• [Instructions to follow]: Answer with one number only: the count of lines below that hold the word "Иные".
======== Recorded data ========
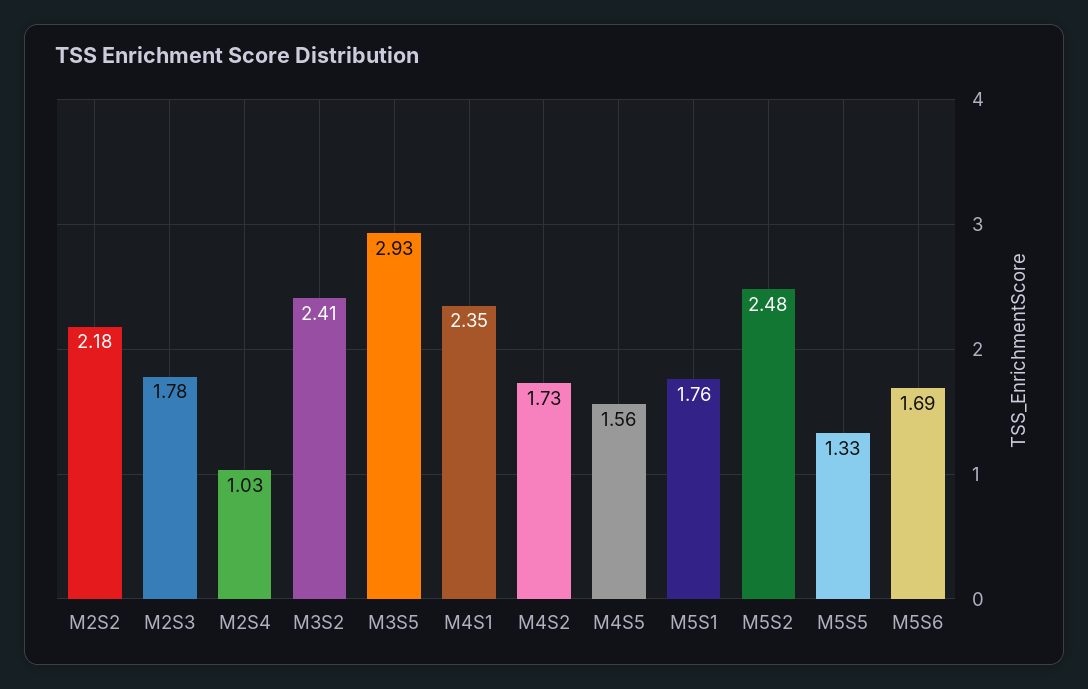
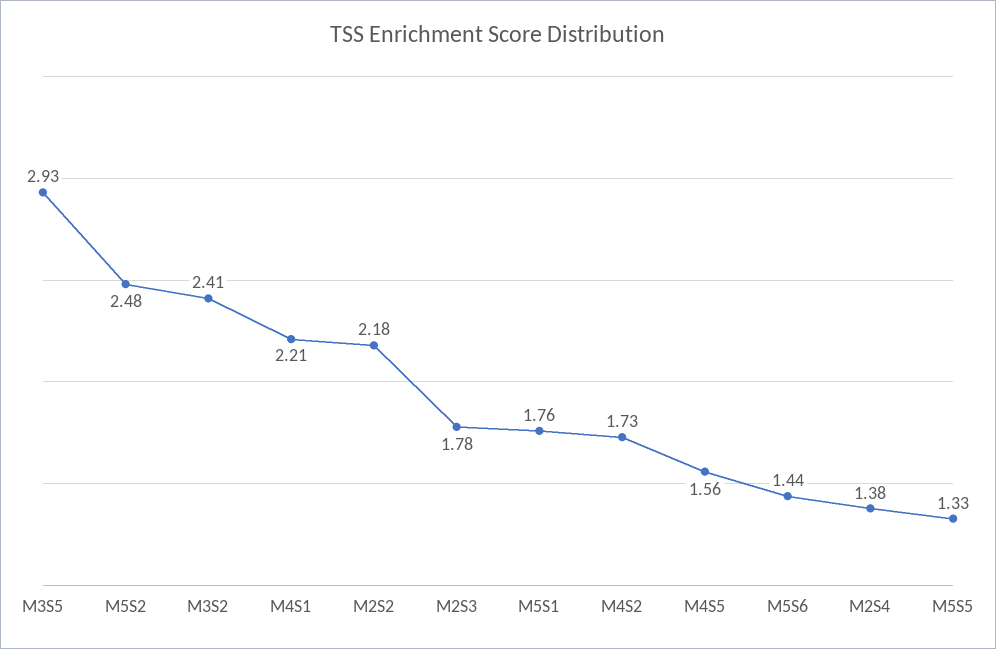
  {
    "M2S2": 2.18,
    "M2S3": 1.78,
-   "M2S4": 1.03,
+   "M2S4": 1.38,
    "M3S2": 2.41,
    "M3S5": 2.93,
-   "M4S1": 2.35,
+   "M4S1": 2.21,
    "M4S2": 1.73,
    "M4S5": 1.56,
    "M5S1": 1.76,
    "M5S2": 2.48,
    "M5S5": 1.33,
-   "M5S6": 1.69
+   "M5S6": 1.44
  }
========
======== Recorded data ========
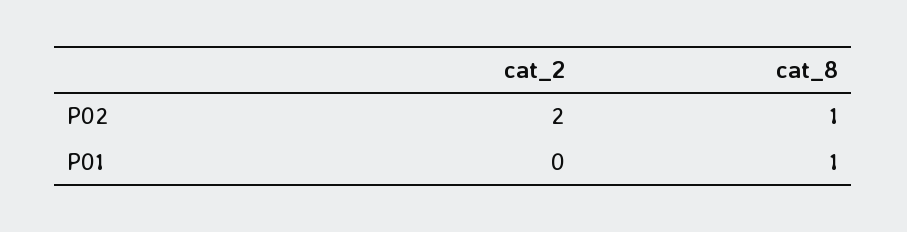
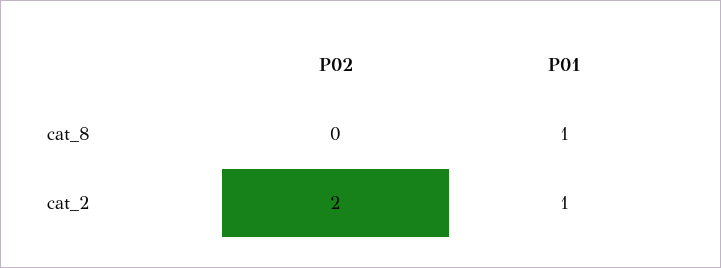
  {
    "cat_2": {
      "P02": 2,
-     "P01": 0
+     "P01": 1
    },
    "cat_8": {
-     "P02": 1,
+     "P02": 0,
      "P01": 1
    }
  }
========
======== Recorded data ========
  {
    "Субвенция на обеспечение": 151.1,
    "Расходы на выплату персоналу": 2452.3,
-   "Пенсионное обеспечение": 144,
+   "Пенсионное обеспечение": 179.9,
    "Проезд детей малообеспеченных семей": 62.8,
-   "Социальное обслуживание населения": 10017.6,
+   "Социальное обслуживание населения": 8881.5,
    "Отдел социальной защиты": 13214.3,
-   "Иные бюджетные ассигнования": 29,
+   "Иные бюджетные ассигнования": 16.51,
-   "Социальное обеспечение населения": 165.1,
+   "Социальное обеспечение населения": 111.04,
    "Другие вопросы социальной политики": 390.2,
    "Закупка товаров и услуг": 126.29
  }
========
• [Output of the exercise]: 2